§ TASK TO COMPLETE
Give the rows again from the line with "Point out <item>right" through the end of the rows, both included, and swap "Find" for "Locate", with everything else unchanged.

________________________________________

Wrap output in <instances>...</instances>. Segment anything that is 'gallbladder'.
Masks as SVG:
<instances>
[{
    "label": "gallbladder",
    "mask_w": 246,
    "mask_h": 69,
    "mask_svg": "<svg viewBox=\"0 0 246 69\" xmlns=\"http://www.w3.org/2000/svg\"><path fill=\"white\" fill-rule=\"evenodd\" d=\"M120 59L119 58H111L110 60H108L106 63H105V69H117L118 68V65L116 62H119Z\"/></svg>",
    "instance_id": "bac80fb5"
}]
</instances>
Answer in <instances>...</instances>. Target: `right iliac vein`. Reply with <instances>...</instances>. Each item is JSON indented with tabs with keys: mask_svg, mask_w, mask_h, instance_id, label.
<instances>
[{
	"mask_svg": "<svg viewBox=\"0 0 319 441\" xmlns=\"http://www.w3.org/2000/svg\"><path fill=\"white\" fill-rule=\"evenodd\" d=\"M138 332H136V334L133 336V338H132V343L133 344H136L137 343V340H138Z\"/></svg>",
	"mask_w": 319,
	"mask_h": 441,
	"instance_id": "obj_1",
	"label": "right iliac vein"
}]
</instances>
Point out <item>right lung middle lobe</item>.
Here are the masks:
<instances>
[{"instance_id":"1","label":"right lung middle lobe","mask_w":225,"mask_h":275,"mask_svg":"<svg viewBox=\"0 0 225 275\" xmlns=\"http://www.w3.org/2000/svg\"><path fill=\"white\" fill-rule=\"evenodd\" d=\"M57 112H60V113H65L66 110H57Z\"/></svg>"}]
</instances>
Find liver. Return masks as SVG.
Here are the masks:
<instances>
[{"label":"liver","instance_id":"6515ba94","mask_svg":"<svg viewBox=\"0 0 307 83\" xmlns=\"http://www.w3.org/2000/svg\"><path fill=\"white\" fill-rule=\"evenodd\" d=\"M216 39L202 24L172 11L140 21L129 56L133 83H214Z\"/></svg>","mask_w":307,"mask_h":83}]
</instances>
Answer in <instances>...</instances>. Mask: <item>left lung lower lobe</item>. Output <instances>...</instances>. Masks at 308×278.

________________________________________

§ RESULT
Point out <item>right lung middle lobe</item>.
Here are the masks:
<instances>
[{"instance_id":"1","label":"right lung middle lobe","mask_w":225,"mask_h":275,"mask_svg":"<svg viewBox=\"0 0 225 275\" xmlns=\"http://www.w3.org/2000/svg\"><path fill=\"white\" fill-rule=\"evenodd\" d=\"M57 112H60V113H65L66 110H57Z\"/></svg>"}]
</instances>
Locate liver. Return masks as SVG.
Here are the masks:
<instances>
[{"label":"liver","instance_id":"6515ba94","mask_svg":"<svg viewBox=\"0 0 307 83\" xmlns=\"http://www.w3.org/2000/svg\"><path fill=\"white\" fill-rule=\"evenodd\" d=\"M216 39L202 24L172 11L140 21L129 56L133 83H214Z\"/></svg>","mask_w":307,"mask_h":83}]
</instances>
Answer in <instances>...</instances>. Mask: <item>left lung lower lobe</item>. Output <instances>...</instances>. Masks at 308×278.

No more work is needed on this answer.